[Start of Attachment]

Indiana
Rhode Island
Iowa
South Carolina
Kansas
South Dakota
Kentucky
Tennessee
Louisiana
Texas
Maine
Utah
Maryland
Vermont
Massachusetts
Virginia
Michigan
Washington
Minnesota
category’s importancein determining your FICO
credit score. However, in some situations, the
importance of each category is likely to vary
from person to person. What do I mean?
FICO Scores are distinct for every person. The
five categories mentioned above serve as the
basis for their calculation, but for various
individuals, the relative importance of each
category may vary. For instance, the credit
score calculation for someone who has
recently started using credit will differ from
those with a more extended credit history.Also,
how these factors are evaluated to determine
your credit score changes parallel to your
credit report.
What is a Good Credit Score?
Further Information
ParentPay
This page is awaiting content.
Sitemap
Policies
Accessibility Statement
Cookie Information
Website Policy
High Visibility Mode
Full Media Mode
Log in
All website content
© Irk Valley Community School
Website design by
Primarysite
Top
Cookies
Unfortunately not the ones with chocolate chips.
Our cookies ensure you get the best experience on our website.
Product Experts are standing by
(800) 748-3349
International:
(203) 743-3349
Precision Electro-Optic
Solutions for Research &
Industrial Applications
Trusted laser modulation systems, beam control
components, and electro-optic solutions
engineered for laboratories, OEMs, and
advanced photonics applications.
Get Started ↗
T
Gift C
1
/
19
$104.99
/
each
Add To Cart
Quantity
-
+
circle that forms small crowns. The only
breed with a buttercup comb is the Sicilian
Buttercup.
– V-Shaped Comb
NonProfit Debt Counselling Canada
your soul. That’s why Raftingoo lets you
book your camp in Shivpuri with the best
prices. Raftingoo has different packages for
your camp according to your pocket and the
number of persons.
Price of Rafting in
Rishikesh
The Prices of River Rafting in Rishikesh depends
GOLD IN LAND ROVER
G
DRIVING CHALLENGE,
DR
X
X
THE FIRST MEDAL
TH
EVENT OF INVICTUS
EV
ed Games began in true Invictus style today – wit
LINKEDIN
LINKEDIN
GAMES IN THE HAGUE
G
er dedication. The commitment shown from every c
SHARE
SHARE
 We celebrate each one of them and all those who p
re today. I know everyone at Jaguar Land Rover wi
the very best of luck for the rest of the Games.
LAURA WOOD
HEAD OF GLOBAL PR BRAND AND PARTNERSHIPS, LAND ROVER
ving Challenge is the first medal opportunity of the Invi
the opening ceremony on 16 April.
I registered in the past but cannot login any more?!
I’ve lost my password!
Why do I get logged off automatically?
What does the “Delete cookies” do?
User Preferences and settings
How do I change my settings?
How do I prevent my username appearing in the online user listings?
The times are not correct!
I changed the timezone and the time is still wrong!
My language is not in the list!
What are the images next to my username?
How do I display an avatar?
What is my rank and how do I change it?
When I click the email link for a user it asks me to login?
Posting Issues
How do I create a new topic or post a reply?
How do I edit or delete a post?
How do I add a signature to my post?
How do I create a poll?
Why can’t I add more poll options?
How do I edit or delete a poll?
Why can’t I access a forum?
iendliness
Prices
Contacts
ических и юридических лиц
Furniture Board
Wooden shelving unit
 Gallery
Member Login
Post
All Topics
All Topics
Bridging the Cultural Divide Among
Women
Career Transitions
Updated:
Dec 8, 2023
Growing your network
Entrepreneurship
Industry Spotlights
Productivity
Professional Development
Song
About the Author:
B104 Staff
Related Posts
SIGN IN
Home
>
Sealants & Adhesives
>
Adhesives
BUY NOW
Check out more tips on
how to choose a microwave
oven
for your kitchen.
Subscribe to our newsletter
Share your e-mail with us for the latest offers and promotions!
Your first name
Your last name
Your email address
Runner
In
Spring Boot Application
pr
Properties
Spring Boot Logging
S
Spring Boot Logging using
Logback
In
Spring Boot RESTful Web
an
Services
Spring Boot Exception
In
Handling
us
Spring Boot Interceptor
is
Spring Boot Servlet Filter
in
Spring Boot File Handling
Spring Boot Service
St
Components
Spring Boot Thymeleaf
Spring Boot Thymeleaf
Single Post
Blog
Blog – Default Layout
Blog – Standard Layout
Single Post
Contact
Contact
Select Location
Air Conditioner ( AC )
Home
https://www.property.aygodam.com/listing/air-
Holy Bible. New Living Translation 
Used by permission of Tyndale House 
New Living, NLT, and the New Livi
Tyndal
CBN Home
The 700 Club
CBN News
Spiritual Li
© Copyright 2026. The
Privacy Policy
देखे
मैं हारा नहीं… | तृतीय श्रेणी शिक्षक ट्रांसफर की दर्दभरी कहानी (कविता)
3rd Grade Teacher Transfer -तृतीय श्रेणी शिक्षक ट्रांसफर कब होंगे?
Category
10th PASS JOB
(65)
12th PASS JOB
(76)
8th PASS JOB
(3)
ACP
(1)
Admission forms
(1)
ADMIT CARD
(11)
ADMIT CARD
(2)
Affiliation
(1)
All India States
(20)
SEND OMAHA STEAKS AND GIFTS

[End of Attachment]

DIRECTIONS >>
Show all lines in the entries above where the string "Boot" appears.

RESULT FOR THIS TASK >>
Spring Boot Application
Spring Boot Logging
Spring Boot Logging using
Spring Boot RESTful Web
Spring Boot Exception
Spring Boot Interceptor
Spring Boot Servlet Filter
Spring Boot File Handling
Spring Boot Service
Spring Boot Thymeleaf
Spring Boot Thymeleaf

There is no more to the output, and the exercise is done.